Collected data:
□ □ □
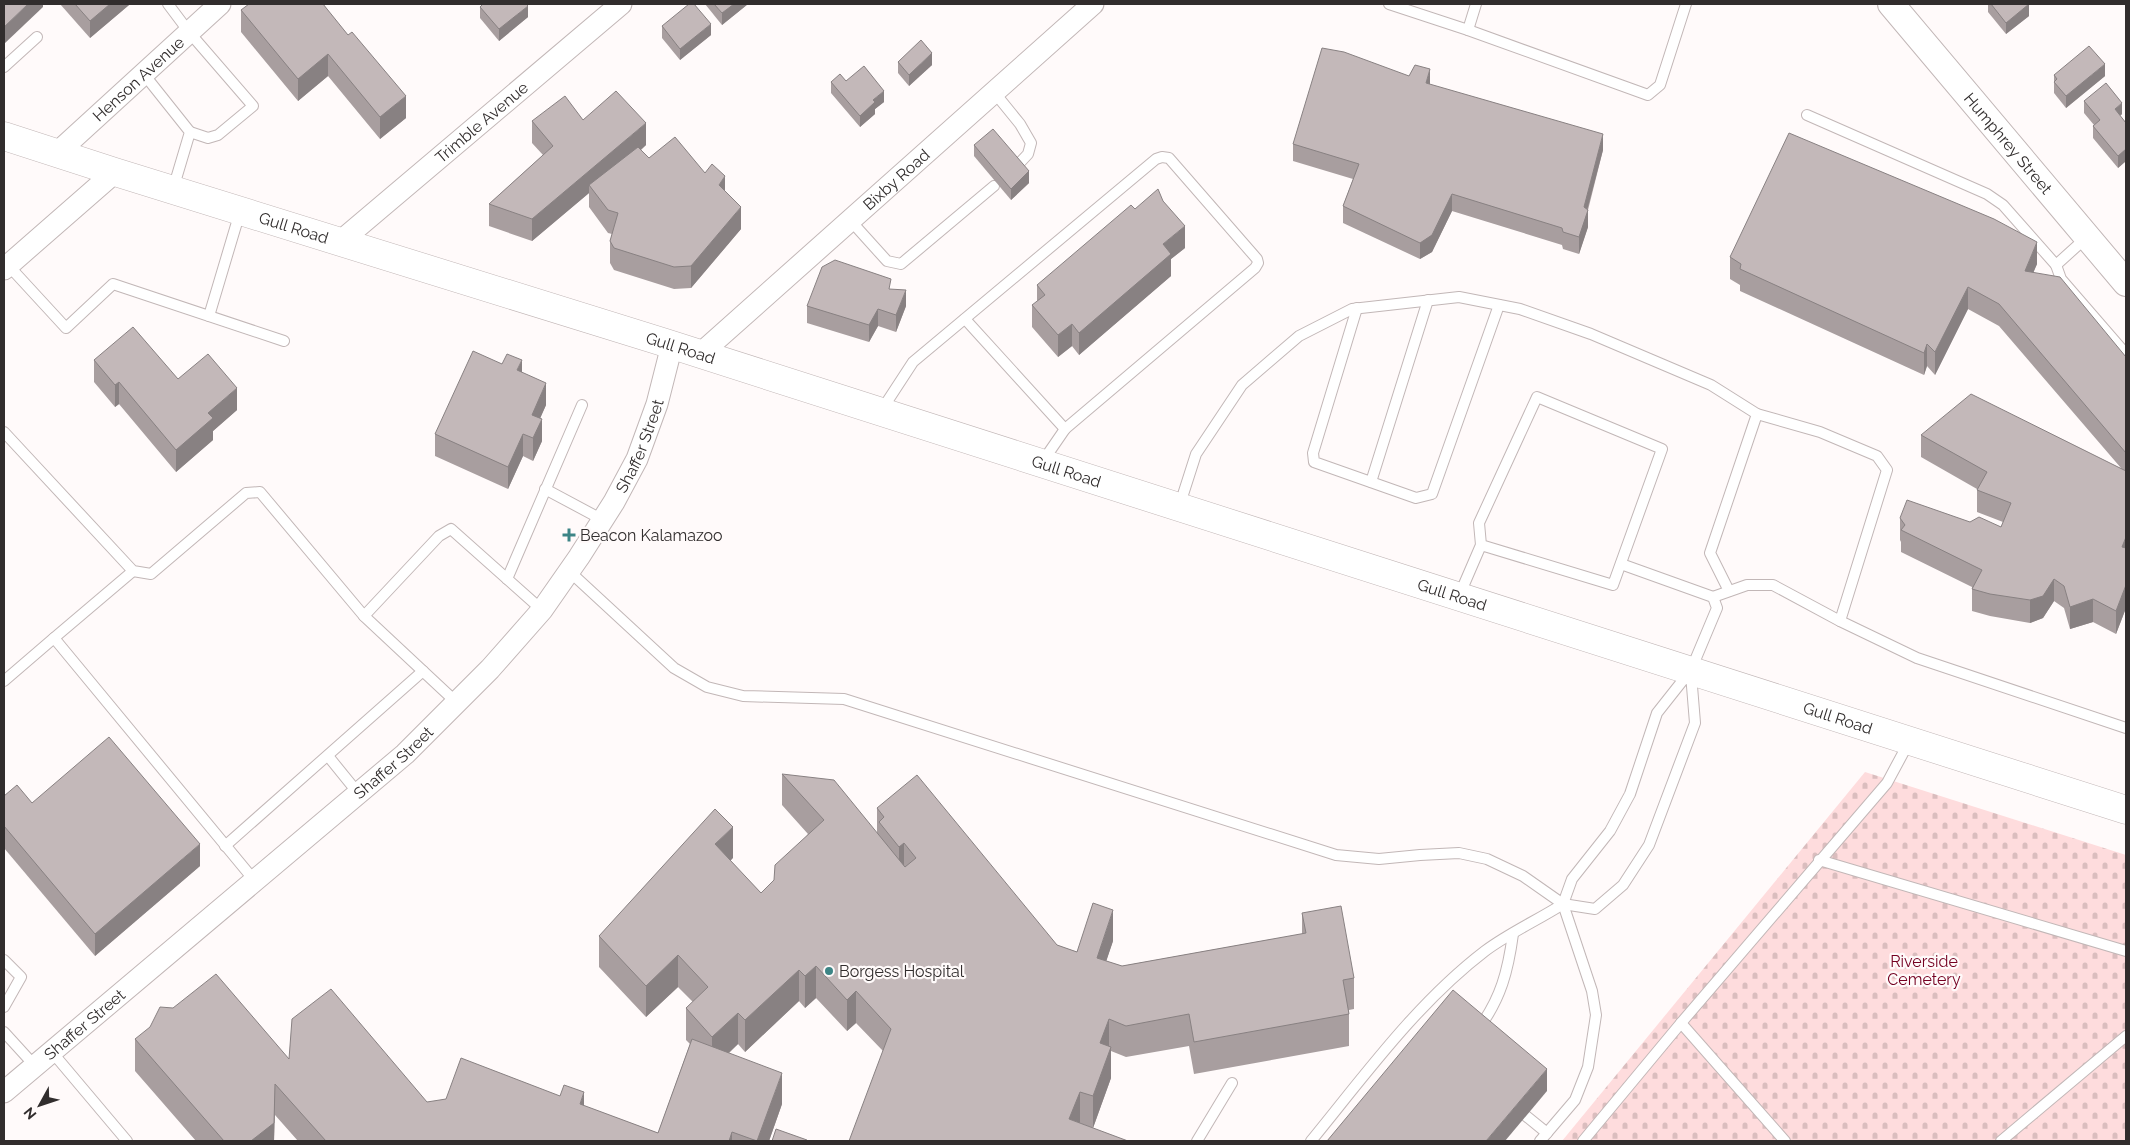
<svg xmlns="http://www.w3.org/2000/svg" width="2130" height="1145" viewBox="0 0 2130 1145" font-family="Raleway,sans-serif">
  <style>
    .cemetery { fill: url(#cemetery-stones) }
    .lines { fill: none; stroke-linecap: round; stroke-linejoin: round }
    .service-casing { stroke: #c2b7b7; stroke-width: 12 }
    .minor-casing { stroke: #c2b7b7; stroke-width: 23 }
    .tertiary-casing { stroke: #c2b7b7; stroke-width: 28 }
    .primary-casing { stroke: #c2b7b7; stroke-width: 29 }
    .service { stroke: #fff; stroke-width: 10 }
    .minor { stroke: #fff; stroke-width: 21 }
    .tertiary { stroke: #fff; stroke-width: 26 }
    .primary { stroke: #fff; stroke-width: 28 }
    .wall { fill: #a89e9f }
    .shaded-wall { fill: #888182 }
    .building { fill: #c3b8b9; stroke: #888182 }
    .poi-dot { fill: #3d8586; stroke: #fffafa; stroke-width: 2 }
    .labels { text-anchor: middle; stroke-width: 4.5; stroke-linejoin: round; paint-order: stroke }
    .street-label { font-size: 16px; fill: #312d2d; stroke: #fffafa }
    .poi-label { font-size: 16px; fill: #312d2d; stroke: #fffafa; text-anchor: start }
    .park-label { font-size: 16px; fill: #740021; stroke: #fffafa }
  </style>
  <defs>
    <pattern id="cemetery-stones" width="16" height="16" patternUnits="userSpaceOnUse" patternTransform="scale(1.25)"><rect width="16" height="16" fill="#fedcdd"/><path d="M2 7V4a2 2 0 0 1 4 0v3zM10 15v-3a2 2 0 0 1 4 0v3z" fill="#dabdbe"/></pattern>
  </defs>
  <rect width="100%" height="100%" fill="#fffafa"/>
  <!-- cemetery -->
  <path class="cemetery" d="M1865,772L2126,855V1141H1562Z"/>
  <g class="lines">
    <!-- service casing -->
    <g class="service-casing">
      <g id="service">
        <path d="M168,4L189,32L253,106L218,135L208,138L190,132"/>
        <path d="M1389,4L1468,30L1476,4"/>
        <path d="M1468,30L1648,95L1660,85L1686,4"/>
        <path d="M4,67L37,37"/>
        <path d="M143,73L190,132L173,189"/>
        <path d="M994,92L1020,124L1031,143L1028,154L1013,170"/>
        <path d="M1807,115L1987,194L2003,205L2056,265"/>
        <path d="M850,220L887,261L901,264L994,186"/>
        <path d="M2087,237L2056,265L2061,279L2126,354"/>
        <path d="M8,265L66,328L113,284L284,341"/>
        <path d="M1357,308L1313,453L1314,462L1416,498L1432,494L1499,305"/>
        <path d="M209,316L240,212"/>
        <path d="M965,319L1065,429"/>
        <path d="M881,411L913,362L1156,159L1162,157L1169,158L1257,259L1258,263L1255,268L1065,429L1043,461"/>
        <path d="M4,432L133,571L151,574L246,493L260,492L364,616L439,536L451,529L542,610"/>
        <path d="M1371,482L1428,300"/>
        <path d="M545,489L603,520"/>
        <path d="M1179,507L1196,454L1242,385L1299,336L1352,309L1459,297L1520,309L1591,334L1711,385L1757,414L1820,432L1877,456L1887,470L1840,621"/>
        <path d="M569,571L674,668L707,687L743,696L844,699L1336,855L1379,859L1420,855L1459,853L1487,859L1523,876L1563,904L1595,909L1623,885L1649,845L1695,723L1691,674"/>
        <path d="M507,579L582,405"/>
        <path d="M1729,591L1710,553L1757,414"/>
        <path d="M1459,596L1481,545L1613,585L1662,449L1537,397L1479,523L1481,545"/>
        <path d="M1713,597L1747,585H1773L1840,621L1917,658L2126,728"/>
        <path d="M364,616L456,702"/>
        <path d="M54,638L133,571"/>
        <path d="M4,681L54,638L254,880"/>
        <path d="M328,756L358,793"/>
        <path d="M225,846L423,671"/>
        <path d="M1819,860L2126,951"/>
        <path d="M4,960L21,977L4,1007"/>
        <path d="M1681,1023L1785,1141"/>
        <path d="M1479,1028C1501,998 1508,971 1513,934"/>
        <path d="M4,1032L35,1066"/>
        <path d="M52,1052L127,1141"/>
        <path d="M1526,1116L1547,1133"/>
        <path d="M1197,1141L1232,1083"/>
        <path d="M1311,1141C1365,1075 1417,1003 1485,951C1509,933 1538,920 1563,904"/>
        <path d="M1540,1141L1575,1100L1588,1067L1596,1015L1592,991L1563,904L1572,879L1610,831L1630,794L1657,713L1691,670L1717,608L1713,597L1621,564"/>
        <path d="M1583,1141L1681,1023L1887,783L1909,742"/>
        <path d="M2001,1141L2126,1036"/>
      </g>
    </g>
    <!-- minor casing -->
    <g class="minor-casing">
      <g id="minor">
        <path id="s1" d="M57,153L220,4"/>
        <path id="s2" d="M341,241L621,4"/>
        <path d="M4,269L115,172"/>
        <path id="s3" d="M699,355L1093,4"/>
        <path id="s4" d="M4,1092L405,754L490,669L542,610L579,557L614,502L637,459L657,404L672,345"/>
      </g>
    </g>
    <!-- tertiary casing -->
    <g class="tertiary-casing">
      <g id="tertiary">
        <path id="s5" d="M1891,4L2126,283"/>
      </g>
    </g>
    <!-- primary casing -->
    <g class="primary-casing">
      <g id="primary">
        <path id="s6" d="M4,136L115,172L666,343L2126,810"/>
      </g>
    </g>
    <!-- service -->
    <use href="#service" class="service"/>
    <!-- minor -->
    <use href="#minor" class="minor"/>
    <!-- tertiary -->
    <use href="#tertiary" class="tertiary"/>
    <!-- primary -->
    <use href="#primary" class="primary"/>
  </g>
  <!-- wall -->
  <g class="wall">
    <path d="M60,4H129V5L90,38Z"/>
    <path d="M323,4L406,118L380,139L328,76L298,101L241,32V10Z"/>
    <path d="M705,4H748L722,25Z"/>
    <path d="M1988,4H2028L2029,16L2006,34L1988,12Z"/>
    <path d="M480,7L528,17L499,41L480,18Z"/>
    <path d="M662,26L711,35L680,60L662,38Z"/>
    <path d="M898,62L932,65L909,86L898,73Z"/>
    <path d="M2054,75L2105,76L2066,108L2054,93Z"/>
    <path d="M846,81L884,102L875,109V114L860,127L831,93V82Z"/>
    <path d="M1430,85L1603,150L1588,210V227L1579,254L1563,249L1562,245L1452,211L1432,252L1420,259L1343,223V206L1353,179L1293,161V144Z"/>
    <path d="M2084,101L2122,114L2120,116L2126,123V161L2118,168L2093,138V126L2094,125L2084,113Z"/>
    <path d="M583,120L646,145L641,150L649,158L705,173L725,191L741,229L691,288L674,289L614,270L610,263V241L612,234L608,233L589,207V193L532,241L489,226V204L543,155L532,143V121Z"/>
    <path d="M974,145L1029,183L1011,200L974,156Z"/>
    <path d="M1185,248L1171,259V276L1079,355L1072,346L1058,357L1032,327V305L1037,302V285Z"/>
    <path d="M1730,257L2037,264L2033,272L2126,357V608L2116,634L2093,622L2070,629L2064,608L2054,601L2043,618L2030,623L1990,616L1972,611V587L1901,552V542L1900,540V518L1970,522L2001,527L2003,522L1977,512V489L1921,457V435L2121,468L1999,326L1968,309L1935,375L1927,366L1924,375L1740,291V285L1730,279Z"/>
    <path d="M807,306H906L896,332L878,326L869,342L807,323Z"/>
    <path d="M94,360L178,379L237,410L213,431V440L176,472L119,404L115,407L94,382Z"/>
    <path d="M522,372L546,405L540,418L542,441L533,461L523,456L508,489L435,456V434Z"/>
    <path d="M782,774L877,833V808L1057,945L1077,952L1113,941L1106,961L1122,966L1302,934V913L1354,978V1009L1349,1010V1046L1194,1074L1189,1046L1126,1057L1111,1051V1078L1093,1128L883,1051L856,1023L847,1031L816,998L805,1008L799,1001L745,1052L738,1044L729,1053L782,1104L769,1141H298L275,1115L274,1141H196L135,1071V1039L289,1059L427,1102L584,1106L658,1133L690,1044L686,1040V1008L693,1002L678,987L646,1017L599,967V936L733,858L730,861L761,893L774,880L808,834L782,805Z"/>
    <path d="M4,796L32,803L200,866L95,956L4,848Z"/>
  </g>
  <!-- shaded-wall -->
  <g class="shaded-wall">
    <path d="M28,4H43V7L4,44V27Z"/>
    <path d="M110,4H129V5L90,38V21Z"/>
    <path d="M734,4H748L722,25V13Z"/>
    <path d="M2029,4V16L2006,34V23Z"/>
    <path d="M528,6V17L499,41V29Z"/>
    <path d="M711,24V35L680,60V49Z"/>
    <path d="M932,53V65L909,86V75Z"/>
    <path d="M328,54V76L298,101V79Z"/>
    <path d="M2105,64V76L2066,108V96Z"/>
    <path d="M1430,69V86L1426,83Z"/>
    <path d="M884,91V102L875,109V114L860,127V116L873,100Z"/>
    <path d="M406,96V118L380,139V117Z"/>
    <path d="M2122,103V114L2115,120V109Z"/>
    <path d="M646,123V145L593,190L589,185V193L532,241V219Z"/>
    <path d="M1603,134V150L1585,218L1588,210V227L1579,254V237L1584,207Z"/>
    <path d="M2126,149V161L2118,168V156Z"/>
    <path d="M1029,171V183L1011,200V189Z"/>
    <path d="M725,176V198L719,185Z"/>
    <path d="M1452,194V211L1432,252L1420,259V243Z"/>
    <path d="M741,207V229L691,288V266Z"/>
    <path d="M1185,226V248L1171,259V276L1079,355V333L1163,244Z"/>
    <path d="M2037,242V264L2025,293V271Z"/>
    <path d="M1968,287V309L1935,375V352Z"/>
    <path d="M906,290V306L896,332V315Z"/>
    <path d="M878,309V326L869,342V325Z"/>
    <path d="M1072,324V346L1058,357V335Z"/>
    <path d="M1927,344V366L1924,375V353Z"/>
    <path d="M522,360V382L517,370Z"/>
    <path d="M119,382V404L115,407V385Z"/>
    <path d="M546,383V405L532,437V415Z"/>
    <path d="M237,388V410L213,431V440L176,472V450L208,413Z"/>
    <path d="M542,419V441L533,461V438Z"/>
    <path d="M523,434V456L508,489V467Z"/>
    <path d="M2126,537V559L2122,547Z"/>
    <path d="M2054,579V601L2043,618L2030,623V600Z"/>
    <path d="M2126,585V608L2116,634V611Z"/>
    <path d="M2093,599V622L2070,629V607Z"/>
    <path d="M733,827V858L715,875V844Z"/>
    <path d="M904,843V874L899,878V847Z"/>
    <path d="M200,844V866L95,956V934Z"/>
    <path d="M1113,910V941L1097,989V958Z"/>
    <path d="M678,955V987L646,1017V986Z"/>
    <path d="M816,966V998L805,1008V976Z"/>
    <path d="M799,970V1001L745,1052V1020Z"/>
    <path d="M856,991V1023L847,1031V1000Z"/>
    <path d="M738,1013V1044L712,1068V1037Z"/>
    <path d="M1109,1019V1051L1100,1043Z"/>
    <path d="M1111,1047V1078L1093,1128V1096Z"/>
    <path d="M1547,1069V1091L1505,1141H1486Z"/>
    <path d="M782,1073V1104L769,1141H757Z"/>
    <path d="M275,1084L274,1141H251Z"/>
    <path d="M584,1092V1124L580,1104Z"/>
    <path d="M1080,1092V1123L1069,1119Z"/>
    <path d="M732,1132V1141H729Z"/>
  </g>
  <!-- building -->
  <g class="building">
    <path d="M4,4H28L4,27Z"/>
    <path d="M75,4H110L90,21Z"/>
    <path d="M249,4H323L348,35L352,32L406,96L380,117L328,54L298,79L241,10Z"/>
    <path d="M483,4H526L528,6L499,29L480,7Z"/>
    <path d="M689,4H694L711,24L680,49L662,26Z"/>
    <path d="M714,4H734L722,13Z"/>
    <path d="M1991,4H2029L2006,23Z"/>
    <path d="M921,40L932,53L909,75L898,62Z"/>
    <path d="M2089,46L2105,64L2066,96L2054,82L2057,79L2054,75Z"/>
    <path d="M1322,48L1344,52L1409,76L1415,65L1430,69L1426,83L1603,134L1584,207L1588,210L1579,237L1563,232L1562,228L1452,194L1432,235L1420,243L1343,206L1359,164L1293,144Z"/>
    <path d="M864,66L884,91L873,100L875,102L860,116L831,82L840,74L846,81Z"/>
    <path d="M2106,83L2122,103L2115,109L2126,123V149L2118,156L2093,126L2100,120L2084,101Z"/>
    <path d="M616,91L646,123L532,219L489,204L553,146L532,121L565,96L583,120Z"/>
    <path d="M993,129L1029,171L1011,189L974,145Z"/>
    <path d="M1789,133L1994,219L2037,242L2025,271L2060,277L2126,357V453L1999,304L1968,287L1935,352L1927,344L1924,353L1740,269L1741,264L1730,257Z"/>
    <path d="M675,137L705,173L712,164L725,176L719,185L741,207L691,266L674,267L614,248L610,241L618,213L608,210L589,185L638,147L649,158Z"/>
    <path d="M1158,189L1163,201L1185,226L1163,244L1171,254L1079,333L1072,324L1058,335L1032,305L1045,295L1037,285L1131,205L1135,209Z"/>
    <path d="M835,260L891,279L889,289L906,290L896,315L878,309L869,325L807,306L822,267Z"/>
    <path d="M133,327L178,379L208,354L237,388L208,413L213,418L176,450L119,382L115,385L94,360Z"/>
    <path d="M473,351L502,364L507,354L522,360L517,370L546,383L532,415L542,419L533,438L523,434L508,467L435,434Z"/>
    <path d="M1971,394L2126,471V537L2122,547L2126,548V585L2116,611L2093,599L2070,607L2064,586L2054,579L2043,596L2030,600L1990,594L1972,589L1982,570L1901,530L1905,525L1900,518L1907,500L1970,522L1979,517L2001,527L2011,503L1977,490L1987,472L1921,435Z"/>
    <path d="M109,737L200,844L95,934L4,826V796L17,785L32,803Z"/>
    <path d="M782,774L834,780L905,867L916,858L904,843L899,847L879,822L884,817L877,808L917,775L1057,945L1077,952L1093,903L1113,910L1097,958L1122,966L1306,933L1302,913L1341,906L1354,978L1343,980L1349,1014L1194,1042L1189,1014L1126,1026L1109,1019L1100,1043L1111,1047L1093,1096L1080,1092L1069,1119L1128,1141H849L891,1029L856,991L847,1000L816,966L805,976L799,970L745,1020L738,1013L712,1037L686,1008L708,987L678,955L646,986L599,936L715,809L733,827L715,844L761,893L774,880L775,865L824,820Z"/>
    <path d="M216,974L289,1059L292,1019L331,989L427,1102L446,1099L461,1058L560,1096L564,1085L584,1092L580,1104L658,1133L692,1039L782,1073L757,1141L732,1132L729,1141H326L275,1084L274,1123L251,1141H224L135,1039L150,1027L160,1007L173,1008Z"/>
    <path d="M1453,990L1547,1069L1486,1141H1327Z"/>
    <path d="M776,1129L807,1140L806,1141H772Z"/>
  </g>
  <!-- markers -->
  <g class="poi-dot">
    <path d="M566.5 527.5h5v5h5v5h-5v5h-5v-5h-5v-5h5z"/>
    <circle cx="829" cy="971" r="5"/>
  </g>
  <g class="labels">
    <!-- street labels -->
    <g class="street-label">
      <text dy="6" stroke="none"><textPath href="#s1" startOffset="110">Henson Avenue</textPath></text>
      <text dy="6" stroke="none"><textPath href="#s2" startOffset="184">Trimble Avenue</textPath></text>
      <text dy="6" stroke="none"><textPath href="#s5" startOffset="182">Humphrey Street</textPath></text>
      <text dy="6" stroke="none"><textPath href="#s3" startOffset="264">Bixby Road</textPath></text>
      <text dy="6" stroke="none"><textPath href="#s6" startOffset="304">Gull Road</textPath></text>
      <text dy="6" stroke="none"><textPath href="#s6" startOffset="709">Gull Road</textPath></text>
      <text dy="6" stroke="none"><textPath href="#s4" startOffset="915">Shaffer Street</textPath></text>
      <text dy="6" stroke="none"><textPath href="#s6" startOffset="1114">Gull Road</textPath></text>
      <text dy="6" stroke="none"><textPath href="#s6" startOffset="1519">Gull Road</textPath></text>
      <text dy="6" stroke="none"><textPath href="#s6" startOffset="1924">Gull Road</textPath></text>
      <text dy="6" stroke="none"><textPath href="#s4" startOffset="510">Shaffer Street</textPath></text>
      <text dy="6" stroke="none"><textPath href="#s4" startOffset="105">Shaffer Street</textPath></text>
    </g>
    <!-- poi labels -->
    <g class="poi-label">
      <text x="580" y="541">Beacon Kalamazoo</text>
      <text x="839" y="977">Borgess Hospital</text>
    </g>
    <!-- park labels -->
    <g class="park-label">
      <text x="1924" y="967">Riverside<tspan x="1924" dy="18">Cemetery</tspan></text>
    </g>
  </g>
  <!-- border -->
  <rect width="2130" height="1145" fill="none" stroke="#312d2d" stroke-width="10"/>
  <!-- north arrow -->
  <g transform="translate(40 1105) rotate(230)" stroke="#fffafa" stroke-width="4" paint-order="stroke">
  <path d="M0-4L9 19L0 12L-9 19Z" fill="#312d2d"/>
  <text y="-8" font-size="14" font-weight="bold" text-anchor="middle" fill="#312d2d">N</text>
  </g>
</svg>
□ □ □
• **What you have to do**:
How many lines in the data above hold the word "round"? Answer with the number alone.

• **Reply**:
2